"""
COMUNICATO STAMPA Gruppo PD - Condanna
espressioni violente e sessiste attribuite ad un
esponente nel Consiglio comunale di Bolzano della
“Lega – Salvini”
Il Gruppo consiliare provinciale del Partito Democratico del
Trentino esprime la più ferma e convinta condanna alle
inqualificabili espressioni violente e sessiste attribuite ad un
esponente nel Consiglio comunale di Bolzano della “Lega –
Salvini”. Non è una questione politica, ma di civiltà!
"""
Directions. Switch "Bolzano" to "Trento" in the text of the entries, and reproduce the rest unchanged.

Written reply.
COMUNICATO STAMPA Gruppo PD - Condanna
espressioni violente e sessiste attribuite ad un
esponente nel Consiglio comunale di Trento della
“Lega – Salvini”
Il Gruppo consiliare provinciale del Partito Democratico del
Trentino esprime la più ferma e convinta condanna alle
inqualificabili espressioni violente e sessiste attribuite ad un
esponente nel Consiglio comunale di Trento della “Lega –
Salvini”. Non è una questione politica, ma di civiltà!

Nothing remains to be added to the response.